Start of Records for the exercise
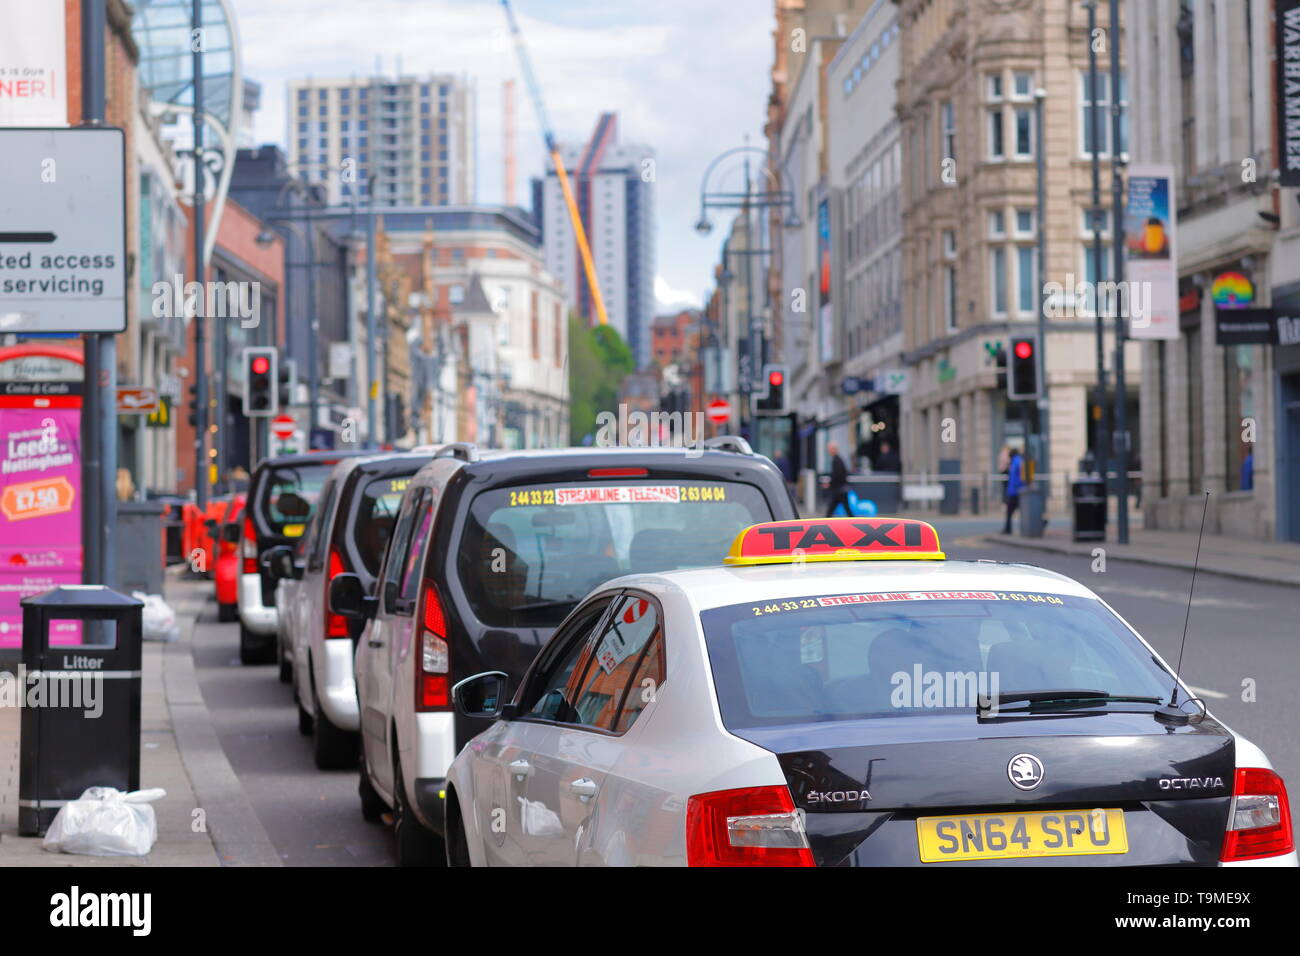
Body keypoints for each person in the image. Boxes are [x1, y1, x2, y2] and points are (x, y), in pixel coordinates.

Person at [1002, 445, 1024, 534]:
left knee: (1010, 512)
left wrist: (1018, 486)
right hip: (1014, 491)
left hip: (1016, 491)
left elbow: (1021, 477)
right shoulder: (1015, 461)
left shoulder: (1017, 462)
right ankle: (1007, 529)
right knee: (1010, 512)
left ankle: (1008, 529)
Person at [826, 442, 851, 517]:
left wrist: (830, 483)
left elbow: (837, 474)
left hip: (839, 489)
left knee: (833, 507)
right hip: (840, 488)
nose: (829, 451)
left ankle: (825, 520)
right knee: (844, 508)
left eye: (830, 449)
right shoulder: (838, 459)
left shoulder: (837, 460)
End of Records for the exercise
Start of Records for the exercise
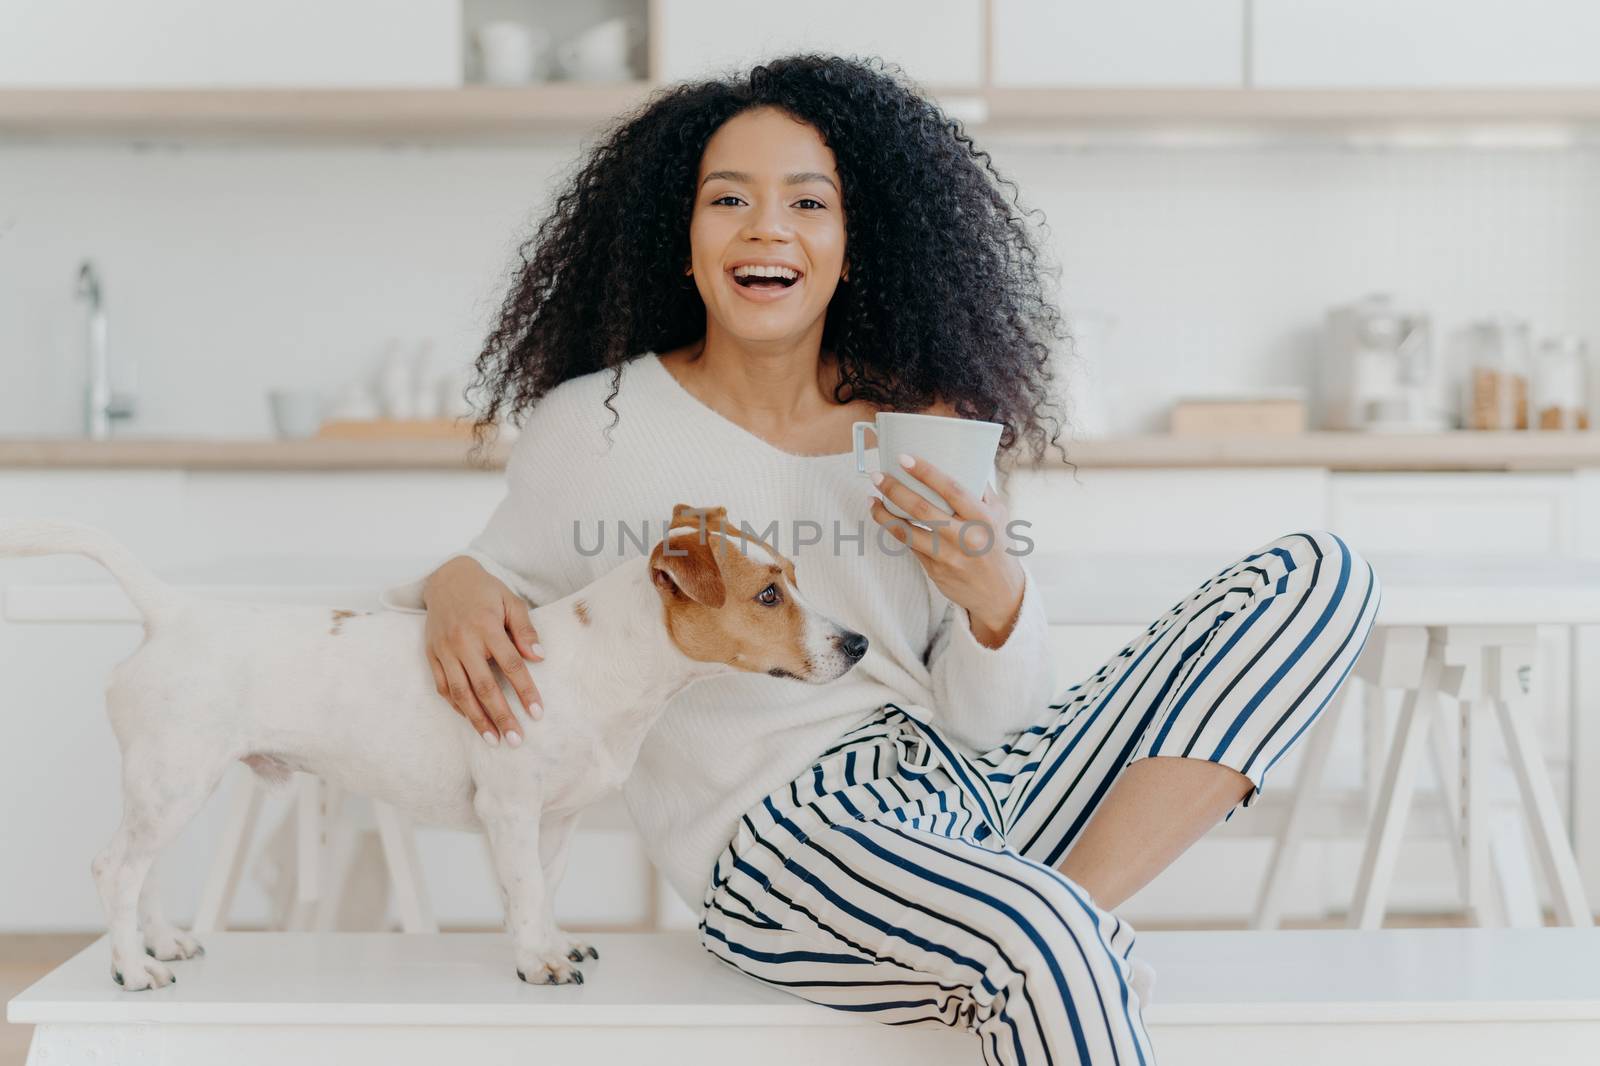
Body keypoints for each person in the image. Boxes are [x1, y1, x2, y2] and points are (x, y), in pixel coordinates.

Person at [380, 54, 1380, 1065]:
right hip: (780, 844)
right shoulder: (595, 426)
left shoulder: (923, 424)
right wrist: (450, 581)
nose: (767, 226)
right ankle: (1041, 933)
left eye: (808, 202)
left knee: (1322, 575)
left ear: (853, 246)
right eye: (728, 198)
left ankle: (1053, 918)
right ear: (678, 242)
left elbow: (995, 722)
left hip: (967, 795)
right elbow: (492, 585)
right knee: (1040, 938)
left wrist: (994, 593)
End of Records for the exercise
Start of Records for the exercise
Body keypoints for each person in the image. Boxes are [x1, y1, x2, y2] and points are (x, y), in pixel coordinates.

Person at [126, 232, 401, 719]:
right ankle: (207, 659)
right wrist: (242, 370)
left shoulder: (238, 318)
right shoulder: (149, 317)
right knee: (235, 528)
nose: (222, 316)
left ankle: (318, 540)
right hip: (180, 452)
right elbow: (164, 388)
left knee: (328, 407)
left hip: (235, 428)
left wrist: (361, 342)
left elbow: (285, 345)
End of Records for the exercise
■ About this exercise: From the records above, copy every line that includes the word "knee".

■ Task answer:
left knee: (1010, 512)
right knee: (1010, 512)
left knee: (833, 507)
right knee: (844, 508)
left knee: (1322, 575)
right knee: (1040, 938)
right knee: (235, 528)
left knee: (328, 407)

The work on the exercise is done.